Appellant zal opnieuw hebben te beslissen op het bezwaar van gedaagde met inachtneming van hetgeen de Raad in zijn uitspraak heeft overwogen. In het kader van het onderzoek dat aan het nieuwe besluit op bezwaar vooraf zal gaan, kan appellant tevens de alsnog in te winnen informatie bij de behandelaars van gedaagde in zijn besluitvorming betrekken. Gedaagdes gemachtigde heeft ter zitting van de Raad erop gewezen dat ten onrechte die informatie niet is ingewonnen.
De Raad acht termen aanwezig om op grond van artikel 8:75 van de Awb appellant te veroordelen in de proceskosten van gedaagde in hoger beroep, waarbij de Raad opmerkt dat gedaagde kennelijk heeft nagelaten de rechtbank een vergoeding voor verletkosten voor het bijwonen van het geding in eerste aanleg te verzoeken en dat deze kosten, nu gedaagde geen zelfstandig hoger beroep heeft ingesteld, thans niet op de voet van evengenoemd artikel alsnog voor vergoeding in aanmerking kunnen worden gebracht.
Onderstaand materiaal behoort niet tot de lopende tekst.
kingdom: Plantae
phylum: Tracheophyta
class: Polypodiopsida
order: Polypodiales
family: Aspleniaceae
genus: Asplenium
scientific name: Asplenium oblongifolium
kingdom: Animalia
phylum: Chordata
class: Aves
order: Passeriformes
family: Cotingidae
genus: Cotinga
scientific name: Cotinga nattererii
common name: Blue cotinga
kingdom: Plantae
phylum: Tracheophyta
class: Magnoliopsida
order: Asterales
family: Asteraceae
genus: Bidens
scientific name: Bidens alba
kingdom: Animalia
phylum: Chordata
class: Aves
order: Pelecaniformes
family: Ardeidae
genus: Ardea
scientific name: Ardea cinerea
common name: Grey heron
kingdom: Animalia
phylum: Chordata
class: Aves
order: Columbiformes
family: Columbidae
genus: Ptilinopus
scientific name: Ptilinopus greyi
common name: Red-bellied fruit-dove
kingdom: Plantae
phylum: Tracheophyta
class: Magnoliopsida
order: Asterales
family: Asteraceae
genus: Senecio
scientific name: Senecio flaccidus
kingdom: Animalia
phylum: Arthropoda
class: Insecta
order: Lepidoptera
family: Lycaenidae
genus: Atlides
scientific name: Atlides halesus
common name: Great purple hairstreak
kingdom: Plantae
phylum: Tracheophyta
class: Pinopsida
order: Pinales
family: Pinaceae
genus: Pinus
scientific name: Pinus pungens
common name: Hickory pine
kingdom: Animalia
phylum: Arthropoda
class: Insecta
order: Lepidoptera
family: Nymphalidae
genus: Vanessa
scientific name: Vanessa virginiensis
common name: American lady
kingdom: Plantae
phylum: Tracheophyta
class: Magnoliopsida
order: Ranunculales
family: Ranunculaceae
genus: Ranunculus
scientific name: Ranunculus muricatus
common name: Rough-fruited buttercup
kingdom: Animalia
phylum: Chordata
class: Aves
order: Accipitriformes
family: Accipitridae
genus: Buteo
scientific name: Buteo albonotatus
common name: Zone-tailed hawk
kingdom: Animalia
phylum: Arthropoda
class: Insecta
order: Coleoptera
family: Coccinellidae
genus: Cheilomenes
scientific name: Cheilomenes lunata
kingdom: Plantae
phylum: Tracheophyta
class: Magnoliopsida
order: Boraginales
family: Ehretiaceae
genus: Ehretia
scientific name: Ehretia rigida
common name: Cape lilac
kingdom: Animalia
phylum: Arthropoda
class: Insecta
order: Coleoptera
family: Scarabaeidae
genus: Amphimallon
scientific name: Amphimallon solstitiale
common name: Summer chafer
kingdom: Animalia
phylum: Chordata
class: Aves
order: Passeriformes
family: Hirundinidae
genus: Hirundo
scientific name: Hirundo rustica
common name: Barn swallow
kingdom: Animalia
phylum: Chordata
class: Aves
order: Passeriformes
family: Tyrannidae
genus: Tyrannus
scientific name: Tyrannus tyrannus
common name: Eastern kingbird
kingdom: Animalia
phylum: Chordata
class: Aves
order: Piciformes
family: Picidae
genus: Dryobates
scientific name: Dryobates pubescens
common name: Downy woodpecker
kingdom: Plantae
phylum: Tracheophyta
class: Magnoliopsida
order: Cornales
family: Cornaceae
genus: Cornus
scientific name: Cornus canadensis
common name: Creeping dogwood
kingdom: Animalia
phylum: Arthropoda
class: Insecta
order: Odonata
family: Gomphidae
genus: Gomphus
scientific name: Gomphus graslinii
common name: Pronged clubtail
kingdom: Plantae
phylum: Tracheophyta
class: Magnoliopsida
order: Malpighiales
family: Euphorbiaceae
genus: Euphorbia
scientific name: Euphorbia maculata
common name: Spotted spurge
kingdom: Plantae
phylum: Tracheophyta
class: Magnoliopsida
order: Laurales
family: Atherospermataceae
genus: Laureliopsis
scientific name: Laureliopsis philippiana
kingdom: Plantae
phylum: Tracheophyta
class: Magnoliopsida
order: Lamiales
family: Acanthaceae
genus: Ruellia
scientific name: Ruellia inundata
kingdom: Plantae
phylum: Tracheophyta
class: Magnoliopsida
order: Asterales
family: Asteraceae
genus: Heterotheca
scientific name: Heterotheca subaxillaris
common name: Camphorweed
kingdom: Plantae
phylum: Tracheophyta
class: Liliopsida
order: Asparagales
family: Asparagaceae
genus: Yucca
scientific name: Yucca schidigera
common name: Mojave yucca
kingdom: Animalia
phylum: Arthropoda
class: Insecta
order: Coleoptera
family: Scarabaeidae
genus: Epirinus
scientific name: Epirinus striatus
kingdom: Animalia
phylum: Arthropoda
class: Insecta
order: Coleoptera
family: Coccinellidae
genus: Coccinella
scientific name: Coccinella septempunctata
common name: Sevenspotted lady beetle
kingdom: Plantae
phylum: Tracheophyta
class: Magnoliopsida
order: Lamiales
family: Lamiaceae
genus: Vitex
De proceskosten in hoger beroep worden begroot op € 180,- voor zes uur verletkosten voor gedaagdes gemachtigde en
€ 28,60 voor reiskosten per openbaar vervoer om de zitting van de Raad bij te wonen, in totaal € 208,60.
III. BESLISSING
De Centrale Raad van Beroep,
Recht doende:
Bevestigt de aangevallen uitspraak, met dien verstande dat appellant een nieuw besluit neemt op het bezwaar van gedaagde met inachtneming van de uitspraak van de Raad;
Veroordeelt appellant in de proceskosten van gedaagde in hoger beroep tot een bedrag groot € 208,60, te betalen door het Uitvoeringsinstituut werknemersverzekeringen;
Bepaalt dat van het Uitvoeringsinstituut werknemersverzekeringen een griffierecht van € 414,- wordt geheven.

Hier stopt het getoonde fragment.